» Excerpt provided
- Opening Delimiter -
At this stage, it is important to emphasize that the PLIC simulations were not stable enough to deal with the initial discontinuities. The droplets inside the domain were set with an initial velocity and the air around them was quiescent. Even for small time steps and for very fine meshes, the discontinuities of the simulation setup caused the PLIC simulations to diverge. The simulations for the PLIC scheme were then run only with incoming droplets from the inlet boundary region. This was not the case for the HRIC simulations, which were able to handle the discontinuities.
For the simulations, the adaptive time step was used. The variations were dependent on the CFL number and exhibited significant differences for HRIC and PLIC simulations. For the HRIC scheme, the simulations were run with a time step of approximately 5 × 10 6 s, while the simulations using the PLIC scheme were run with a predefined minimum time step of 1 × 10 7 s, which means that it would require even smaller time steps. These findings are in contrast with the results observed for flows aligned with the mesh presented by de Lima et al. [8].
- Closing Delimiter -
» Task set
A) In the excerpt on the PLIC and HRIC simulations, retype the passage between "At this stage, it" and "handle the discontinuities.", inclusive.
B) Summarize the excerpt on the PLIC and HRIC simulations in two sentences.
C) Using the excerpt on the PLIC and HRIC simulations, answer each question:
(i) What was the state of the air around the droplets at the start?
(ii) Which scheme's simulations were able to handle the discontinuities?
(iii) What were the variations of the adaptive time step dependent on?

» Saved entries
- Opening Delimiter -
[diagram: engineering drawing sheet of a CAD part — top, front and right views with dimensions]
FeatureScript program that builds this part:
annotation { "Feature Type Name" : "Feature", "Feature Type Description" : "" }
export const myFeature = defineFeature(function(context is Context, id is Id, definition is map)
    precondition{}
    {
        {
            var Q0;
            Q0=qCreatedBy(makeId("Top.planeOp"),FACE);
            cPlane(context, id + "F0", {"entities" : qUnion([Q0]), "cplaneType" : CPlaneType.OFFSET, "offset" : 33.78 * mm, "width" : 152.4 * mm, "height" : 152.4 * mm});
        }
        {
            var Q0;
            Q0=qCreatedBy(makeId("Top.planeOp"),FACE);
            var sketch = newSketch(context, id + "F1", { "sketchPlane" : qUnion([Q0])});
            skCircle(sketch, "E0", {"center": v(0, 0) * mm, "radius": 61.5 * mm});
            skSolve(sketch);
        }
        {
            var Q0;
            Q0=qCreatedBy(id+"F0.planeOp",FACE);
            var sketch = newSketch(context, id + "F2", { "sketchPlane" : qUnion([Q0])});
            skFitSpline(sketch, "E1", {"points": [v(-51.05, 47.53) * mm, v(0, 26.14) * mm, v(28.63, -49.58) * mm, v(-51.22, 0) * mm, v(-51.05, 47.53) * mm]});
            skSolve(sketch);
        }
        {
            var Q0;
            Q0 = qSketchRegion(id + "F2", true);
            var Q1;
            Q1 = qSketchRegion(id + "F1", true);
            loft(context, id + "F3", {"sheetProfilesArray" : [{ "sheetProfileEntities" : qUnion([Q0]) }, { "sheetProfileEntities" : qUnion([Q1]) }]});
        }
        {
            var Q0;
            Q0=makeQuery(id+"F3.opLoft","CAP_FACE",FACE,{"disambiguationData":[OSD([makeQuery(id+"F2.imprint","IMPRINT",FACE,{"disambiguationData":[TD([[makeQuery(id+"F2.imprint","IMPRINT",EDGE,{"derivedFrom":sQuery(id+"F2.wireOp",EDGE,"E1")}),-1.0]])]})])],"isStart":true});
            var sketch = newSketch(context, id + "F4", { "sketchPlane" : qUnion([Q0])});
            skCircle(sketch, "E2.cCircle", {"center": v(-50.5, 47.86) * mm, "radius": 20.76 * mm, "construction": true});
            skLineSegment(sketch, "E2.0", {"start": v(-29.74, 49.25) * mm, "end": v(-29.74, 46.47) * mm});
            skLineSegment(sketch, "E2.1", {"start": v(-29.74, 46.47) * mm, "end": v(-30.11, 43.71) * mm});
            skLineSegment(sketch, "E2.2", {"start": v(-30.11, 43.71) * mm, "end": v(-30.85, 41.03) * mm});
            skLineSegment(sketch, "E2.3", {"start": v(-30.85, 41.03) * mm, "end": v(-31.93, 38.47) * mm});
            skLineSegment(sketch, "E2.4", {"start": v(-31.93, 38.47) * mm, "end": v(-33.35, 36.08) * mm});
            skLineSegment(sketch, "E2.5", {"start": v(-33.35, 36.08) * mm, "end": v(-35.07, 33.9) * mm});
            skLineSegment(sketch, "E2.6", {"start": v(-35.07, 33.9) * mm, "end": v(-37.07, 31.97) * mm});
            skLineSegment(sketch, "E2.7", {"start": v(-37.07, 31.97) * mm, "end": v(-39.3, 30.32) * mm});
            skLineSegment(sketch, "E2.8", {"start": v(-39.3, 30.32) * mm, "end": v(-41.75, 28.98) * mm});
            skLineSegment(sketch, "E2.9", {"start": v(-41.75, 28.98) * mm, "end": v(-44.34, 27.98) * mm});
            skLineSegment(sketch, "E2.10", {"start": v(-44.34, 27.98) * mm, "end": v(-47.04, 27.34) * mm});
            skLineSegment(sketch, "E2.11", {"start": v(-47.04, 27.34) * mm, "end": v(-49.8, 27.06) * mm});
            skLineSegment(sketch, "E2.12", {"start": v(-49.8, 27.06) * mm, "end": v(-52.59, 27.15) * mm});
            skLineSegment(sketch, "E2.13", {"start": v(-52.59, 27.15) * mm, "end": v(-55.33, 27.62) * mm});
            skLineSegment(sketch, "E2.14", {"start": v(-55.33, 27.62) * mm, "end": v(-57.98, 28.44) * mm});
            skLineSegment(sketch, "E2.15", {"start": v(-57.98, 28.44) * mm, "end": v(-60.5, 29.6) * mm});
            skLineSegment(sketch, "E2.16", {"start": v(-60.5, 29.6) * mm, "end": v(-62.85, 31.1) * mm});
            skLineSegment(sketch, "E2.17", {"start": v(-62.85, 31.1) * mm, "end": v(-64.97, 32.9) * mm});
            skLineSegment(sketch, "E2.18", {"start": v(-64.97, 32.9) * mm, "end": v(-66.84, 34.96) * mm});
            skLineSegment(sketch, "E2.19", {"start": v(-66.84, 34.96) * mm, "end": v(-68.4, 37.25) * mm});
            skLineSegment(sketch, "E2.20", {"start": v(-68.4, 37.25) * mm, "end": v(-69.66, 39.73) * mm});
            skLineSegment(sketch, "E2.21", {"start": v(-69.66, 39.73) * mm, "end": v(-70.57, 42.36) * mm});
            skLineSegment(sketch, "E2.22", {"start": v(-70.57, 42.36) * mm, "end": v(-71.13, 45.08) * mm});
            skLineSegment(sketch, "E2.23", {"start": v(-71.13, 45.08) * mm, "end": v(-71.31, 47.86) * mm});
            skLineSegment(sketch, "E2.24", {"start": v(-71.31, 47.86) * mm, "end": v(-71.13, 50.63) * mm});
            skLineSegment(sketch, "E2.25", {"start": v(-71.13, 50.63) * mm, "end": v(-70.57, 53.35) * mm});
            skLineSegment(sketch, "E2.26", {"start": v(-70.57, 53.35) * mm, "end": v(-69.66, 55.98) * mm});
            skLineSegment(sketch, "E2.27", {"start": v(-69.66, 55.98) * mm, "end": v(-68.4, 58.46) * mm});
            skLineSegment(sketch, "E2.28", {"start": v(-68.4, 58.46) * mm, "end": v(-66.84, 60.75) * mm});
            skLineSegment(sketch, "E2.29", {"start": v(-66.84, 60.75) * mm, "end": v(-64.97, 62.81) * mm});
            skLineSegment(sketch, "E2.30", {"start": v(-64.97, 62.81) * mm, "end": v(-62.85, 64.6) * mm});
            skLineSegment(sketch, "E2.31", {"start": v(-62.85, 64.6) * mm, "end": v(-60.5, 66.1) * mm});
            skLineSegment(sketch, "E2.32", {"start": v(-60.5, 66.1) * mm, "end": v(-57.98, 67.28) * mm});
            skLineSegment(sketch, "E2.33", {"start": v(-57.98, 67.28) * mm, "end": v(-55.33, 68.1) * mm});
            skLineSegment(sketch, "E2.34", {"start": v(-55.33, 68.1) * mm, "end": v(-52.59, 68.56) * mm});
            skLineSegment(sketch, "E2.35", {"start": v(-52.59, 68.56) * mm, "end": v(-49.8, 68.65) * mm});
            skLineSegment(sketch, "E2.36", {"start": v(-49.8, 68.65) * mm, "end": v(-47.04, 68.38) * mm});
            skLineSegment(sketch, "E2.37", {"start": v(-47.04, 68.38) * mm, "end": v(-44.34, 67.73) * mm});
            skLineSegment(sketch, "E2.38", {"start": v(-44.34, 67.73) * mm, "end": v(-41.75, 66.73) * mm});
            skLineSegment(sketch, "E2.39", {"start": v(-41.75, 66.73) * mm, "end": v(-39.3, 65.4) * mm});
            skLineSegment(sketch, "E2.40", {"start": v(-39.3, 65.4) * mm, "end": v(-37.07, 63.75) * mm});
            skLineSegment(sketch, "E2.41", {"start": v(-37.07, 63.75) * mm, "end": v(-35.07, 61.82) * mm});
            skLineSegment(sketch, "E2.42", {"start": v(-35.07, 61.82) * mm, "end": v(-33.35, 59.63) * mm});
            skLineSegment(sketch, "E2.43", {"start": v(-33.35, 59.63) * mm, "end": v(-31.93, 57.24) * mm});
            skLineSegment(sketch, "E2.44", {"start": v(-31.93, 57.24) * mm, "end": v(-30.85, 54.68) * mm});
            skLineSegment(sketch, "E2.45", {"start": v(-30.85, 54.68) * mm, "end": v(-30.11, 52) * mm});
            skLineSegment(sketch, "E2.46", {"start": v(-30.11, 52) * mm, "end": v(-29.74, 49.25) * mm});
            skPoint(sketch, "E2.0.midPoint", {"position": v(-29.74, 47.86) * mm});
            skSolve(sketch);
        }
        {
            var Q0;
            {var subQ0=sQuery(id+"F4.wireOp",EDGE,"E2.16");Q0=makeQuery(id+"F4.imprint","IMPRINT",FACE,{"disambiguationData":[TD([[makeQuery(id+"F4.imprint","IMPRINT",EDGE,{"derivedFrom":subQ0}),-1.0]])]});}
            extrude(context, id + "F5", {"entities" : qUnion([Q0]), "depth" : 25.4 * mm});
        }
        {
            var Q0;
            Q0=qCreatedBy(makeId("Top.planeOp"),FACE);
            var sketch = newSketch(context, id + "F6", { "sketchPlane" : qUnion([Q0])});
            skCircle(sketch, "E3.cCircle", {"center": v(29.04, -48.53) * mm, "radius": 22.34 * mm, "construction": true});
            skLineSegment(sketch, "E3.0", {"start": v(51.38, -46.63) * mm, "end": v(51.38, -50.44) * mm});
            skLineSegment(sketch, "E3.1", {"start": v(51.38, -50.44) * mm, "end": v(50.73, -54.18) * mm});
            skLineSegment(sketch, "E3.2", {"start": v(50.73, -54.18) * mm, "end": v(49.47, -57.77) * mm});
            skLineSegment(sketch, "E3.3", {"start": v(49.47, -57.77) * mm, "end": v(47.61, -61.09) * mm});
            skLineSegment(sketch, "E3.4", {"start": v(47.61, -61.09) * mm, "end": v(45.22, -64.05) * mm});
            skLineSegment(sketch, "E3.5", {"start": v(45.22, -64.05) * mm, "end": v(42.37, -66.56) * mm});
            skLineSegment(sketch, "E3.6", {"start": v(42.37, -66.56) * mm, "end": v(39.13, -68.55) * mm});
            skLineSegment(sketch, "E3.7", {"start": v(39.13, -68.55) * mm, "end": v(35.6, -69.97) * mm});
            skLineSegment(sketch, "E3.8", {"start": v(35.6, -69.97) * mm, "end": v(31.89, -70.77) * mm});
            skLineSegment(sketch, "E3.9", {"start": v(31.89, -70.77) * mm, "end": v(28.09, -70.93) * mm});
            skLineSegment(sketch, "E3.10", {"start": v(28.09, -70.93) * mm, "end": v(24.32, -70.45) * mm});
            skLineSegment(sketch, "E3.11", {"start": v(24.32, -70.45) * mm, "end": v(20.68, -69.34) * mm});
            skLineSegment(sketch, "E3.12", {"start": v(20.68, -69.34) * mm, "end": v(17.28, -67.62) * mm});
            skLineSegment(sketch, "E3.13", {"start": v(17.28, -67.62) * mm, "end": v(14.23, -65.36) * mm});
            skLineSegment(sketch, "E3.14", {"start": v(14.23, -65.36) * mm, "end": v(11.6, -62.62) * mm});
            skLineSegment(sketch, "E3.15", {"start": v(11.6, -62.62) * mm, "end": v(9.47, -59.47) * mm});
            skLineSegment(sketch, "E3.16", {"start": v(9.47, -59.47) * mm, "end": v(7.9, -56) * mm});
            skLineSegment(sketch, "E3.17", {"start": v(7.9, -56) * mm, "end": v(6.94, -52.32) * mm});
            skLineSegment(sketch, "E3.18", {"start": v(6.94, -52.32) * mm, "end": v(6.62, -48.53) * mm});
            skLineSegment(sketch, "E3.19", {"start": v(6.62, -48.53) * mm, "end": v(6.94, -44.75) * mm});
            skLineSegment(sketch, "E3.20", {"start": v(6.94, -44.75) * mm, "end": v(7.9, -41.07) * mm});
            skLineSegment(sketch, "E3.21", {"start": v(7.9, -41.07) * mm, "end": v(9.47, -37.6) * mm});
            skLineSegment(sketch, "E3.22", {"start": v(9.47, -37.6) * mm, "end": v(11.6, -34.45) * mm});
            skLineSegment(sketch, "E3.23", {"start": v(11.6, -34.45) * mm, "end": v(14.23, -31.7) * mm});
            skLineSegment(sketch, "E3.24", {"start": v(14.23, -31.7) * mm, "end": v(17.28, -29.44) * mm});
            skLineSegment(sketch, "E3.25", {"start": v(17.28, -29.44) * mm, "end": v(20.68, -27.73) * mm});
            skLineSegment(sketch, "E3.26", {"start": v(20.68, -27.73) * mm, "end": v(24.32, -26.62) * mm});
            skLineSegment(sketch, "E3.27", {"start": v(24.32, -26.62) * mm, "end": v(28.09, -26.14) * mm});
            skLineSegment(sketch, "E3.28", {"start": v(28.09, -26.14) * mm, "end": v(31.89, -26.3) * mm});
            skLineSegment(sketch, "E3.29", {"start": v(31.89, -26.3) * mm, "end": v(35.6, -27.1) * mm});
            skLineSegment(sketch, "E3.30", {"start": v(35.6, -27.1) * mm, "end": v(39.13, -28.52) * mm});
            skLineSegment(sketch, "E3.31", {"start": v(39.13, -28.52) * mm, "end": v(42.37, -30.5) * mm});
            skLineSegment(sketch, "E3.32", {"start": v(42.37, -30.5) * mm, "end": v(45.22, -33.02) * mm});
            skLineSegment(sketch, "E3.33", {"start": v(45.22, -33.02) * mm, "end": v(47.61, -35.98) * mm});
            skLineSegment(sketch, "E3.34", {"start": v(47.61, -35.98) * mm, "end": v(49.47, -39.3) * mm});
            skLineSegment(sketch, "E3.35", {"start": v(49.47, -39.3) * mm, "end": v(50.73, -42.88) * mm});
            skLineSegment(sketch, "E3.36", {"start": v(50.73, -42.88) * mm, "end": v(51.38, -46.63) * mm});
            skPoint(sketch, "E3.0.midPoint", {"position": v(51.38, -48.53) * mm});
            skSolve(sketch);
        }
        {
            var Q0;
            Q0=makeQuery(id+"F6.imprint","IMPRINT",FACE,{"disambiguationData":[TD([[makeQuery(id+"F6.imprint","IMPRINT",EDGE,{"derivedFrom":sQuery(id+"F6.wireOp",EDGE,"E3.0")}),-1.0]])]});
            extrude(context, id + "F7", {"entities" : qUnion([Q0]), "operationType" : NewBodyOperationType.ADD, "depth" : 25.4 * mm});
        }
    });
- Closing Delimiter -
» Responses
A)
At this stage, it is important to emphasize that the PLIC simulations were not stable enough to deal with the initial discontinuities. The droplets inside the domain were set with an initial velocity and the air around them was quiescent. Even for small time steps and for very fine meshes, the discontinuities of the simulation setup caused the PLIC simulations to diverge. The simulations for the PLIC scheme were then run only with incoming droplets from the inlet boundary region. This was not the case for the HRIC simulations, which were able to handle the discontinuities.

B) The PLIC simulations diverged on the initial discontinuities of droplets given an initial velocity in quiescent air, even with small time steps and very fine meshes, so they were run only with droplets entering from the inlet boundary region, while the HRIC simulations handled the discontinuities. An adaptive time step dependent on the CFL number was used and differed significantly between the schemes, with the PLIC simulations run at a predefined minimum time step and needing even smaller ones.

C)
(i) Quiescent.
(ii) The HRIC scheme.
(iii) The CFL number.